--- Exercise instructions ---
Go through the data and say how many lines include the string "LIST"; return only the figure.

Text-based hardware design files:
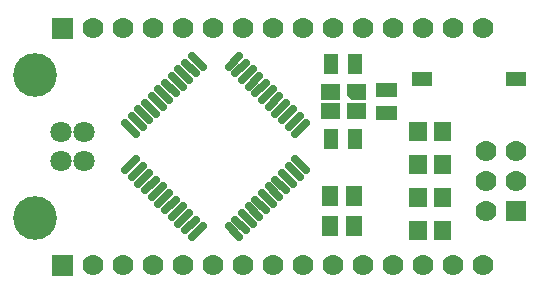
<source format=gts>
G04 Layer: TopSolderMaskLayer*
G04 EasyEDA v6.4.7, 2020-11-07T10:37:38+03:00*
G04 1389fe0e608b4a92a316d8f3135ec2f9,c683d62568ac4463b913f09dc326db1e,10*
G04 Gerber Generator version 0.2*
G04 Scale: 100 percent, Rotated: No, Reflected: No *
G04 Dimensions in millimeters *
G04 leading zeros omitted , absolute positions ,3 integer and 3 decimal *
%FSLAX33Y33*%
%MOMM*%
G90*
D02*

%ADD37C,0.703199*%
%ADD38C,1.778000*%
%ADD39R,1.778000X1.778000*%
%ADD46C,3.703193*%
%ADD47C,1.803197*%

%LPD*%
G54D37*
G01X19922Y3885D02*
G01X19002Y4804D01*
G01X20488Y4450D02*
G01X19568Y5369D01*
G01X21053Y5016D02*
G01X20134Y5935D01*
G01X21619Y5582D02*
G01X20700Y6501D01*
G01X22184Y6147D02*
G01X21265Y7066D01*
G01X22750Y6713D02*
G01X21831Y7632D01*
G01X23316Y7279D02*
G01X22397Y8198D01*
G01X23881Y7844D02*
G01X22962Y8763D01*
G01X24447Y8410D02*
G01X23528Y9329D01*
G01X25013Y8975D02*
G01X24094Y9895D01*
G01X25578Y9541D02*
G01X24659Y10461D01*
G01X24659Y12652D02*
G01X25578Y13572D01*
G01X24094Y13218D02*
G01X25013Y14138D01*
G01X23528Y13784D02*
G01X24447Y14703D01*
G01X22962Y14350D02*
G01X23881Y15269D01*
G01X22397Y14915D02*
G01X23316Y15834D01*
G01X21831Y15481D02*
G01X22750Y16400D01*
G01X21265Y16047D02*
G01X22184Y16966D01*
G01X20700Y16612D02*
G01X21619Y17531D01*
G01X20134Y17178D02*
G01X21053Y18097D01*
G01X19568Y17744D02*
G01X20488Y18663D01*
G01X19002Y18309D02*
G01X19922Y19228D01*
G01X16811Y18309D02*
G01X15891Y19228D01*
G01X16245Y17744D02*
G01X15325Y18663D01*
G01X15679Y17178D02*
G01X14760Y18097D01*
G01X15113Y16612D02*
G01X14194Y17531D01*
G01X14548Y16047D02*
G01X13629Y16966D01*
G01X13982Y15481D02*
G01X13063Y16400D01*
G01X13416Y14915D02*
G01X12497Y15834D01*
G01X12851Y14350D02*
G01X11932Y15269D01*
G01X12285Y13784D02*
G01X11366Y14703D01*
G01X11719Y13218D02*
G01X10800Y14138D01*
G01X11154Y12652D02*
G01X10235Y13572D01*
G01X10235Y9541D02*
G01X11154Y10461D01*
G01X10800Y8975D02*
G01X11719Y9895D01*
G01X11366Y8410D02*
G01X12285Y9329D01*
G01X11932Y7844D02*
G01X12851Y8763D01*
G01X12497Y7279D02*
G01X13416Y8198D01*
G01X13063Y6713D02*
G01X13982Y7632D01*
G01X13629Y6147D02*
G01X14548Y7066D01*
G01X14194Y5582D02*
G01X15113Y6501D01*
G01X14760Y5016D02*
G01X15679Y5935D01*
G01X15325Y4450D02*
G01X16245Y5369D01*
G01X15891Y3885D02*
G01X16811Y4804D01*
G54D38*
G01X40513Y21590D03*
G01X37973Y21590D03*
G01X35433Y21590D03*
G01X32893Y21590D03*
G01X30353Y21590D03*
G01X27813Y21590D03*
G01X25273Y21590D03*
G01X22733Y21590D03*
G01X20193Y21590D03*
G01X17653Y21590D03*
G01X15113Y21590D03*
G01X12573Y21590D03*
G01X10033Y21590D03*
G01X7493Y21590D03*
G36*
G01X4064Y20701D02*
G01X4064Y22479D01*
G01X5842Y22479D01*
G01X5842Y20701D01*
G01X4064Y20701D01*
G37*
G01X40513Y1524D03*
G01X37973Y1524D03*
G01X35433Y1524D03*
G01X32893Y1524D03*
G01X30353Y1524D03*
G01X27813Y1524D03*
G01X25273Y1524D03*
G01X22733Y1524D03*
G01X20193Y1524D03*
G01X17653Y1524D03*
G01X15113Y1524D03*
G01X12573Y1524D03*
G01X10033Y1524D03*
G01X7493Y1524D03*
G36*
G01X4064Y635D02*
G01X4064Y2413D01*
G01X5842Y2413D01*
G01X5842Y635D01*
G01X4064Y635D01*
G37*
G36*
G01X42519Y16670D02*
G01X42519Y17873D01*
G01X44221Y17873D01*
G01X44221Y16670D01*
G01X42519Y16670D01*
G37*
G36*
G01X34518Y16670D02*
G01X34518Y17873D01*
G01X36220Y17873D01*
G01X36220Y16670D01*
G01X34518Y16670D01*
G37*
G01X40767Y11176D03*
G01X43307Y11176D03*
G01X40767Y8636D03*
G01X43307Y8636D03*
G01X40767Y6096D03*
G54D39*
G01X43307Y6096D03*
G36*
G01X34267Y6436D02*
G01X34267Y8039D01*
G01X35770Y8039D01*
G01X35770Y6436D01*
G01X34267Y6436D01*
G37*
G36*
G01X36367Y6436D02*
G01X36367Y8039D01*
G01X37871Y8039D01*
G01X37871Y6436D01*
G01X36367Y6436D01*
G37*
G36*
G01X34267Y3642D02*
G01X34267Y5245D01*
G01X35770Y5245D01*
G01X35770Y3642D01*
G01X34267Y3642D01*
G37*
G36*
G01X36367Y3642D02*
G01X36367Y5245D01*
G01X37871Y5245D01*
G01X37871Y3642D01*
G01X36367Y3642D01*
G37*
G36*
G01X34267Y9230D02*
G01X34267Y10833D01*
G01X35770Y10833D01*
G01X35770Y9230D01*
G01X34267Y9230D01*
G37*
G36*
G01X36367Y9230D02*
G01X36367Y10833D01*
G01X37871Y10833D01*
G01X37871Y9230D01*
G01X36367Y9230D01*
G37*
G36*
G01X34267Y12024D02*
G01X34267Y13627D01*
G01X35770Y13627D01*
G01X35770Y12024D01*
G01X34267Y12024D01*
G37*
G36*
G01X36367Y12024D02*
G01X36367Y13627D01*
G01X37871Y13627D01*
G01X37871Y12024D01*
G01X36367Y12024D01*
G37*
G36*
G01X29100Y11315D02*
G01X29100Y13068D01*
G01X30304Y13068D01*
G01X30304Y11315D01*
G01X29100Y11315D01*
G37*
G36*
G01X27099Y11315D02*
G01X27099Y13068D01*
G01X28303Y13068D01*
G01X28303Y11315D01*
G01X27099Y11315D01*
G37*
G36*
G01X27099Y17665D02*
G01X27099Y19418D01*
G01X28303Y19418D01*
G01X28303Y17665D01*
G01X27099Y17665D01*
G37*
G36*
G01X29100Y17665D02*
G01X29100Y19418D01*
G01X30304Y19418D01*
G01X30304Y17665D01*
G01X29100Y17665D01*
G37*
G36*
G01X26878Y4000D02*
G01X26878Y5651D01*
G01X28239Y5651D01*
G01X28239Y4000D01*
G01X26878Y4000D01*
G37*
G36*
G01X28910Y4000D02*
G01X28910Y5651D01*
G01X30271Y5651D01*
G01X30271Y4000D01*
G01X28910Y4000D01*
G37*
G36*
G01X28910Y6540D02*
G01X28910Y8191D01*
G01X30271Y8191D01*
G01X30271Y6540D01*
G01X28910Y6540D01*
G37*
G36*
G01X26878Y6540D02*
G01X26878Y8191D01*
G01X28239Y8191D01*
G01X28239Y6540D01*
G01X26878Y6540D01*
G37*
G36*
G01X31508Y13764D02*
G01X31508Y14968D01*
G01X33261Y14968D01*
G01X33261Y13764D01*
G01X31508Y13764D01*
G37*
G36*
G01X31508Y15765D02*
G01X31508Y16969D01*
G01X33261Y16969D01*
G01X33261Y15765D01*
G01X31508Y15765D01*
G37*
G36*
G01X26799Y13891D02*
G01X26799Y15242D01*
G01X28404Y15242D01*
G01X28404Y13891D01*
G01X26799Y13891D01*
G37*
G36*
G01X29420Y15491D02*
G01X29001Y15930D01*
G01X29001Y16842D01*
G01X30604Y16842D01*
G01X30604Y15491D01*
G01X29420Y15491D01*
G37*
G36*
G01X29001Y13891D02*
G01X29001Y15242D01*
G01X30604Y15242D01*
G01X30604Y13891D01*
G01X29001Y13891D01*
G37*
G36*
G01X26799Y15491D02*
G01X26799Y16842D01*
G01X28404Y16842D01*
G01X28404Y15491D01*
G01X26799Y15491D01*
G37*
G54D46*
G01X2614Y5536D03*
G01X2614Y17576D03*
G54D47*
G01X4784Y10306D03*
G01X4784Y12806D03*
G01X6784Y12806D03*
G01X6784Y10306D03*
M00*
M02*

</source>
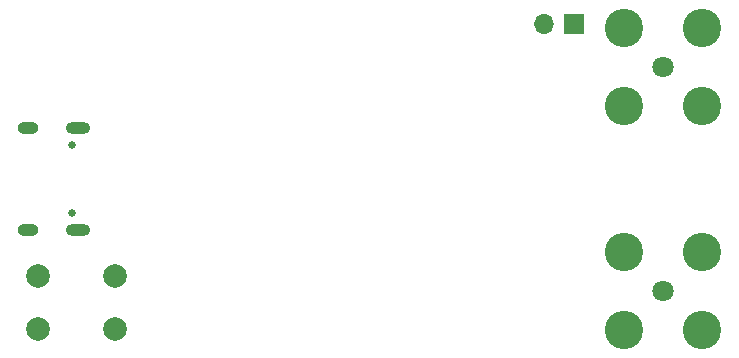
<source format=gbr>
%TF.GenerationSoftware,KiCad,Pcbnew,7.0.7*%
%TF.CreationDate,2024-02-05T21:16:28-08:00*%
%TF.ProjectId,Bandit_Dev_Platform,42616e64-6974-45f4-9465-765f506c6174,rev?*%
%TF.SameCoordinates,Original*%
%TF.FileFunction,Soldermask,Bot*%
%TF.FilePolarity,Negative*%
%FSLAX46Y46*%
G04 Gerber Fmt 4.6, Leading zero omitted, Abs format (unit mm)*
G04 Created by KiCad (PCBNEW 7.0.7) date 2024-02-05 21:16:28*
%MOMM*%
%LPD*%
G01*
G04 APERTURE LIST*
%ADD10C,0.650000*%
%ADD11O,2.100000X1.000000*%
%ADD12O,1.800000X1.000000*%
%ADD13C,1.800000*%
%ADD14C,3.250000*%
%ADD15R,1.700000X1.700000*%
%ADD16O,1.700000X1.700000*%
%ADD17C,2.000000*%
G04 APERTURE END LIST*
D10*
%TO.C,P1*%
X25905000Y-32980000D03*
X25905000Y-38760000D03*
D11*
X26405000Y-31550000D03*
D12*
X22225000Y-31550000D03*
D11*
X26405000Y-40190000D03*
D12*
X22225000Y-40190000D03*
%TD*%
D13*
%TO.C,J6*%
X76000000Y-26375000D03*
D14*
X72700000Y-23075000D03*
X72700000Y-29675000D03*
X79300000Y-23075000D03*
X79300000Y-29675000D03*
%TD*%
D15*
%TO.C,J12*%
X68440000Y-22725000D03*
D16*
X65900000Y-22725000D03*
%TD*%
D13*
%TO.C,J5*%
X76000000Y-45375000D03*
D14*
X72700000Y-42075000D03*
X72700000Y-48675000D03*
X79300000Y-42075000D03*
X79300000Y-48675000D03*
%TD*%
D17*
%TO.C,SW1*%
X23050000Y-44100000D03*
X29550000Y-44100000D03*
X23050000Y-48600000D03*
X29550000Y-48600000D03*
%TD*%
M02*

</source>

--- Task response ---
2